● **Saved data entries**:
===

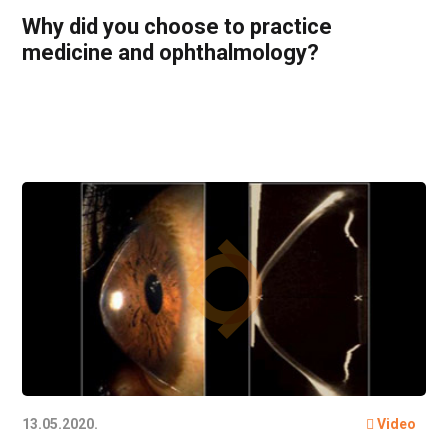
Why did you choose to practice
medicine and ophthalmology?
13.05.2020.
Video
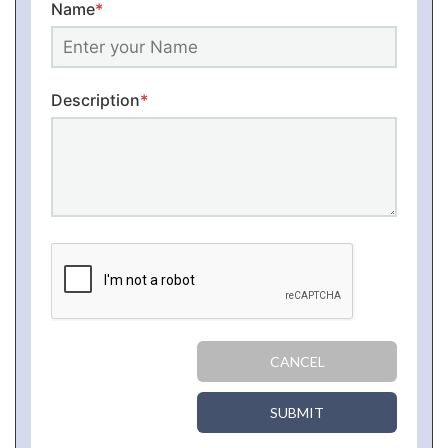
Name
*
Description
*
CANCEL
SUBMIT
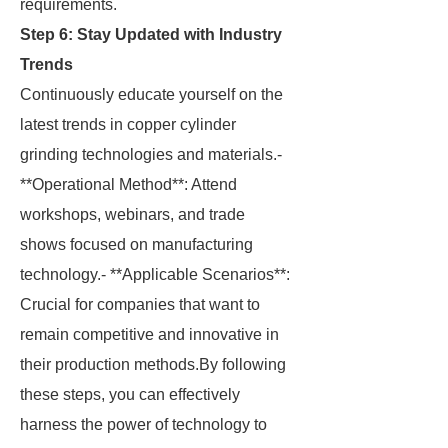
requirements.
Step 6: Stay Updated with Industry
Trends
Continuously educate yourself on the
latest trends in copper cylinder
grinding technologies and materials.-
**Operational Method**: Attend
workshops, webinars, and trade
shows focused on manufacturing
technology.- **Applicable Scenarios**:
Crucial for companies that want to
remain competitive and innovative in
their production methods.By following
these steps, you can effectively
harness the power of technology to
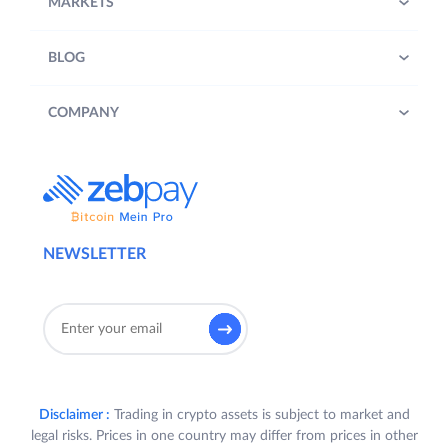
MARKETS
BLOG
COMPANY
NEWSLETTER
Disclaimer :
Trading in crypto assets is subject to market and
legal risks. Prices in one country may differ from prices in other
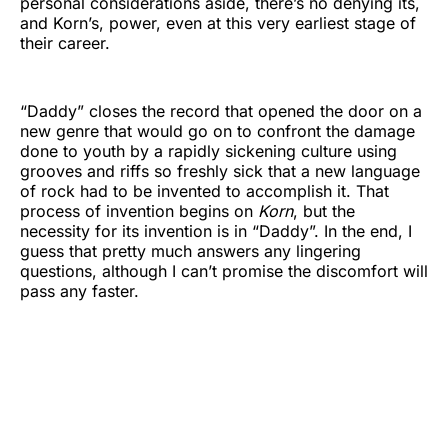
personal considerations aside, there’s no denying its,
and Korn’s, power, even at this very earliest stage of
their career.
“Daddy” closes the record that opened the door on a
new genre that would go on to confront the damage
done to youth by a rapidly sickening culture using
grooves and riffs so freshly sick that a new language
of rock had to be invented to accomplish it. That
process of invention begins on
Korn
, but the
necessity for its invention is in “Daddy”. In the end, I
guess that pretty much answers any lingering
questions, although I can’t promise the discomfort will
pass any faster.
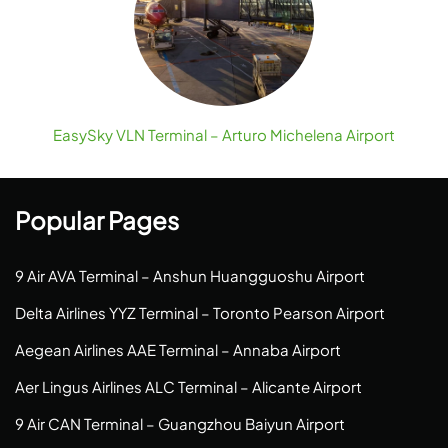
EasySky VLN Terminal – Arturo Michelena Airport
Popular Pages
9 Air AVA Terminal – Anshun Huangguoshu Airport
Delta Airlines YYZ Terminal – Toronto Pearson Airport
Aegean Airlines AAE Terminal – Annaba Airport
Aer Lingus Airlines ALC Terminal – Alicante Airport
9 Air CAN Terminal – Guangzhou Baiyun Airport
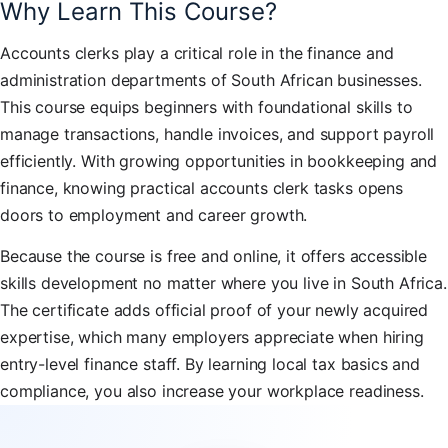
Why Learn This Course?
Accounts clerks play a critical role in the finance and
administration departments of South African businesses.
This course equips beginners with foundational skills to
manage transactions, handle invoices, and support payroll
efficiently. With growing opportunities in bookkeeping and
finance, knowing practical accounts clerk tasks opens
doors to employment and career growth.
Because the course is free and online, it offers accessible
skills development no matter where you live in South Africa.
The certificate adds official proof of your newly acquired
expertise, which many employers appreciate when hiring
entry-level finance staff. By learning local tax basics and
compliance, you also increase your workplace readiness.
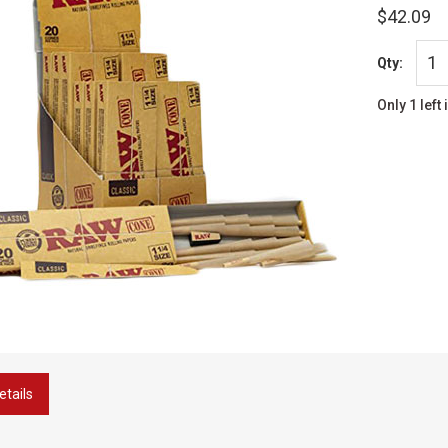
$42.09
Qty:
Only 1 left 
etails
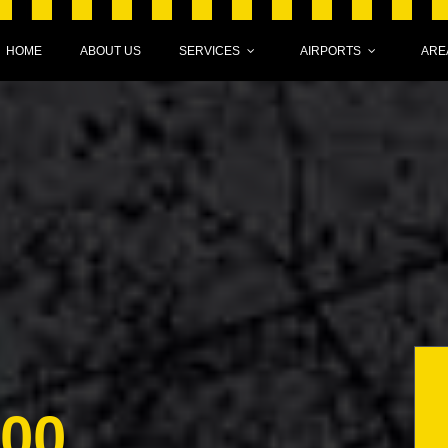
HOME
ABOUT US
SERVICES
AIRPORTS
ARE
000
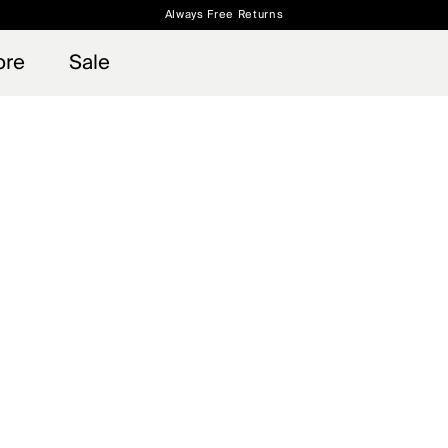
Always Free Returns
 access, member offers, and stories from the links and lifts.
Free Standard Shipping on Orders $250+
Sign up for o
ore
Sale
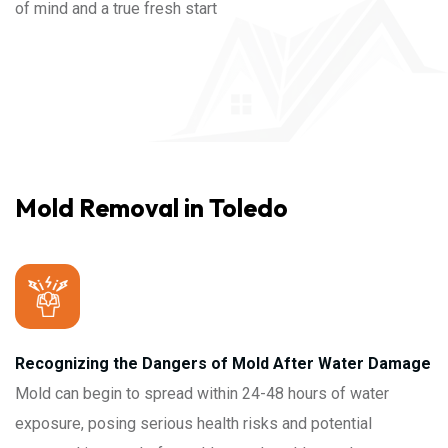
of mind and a true fresh start
Mold Removal in Toledo
Recognizing the Dangers of Mold After Water Damage
Mold can begin to spread within 24-48 hours of water
exposure, posing serious health risks and potential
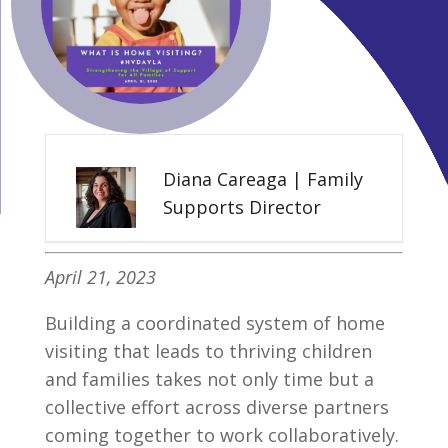
Diana Careaga | Family
Supports Director
April 21, 2023
Building a coordinated system of home
visiting that leads to thriving children
and families takes not only time but a
collective effort across diverse partners
coming together to work collaboratively.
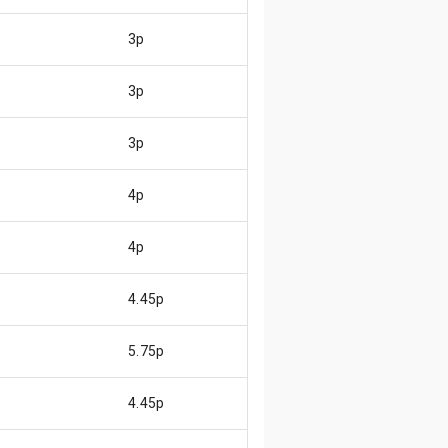
3p
3p
3p
4p
4p
4.45p
5.75p
4.45p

===

Render the lines as a JSON list of strings, one string per line with blank lines omitted: begin at the line containing "Why Learn This Course?" and stop after the line containing "manage transactions, handle".

[
  "Why Learn This Course?",
  "Accounts clerks play a critical role in the finance and",
  "administration departments of South African businesses.",
  "This course equips beginners with foundational skills to",
  "manage transactions, handle invoices, and support payroll"
]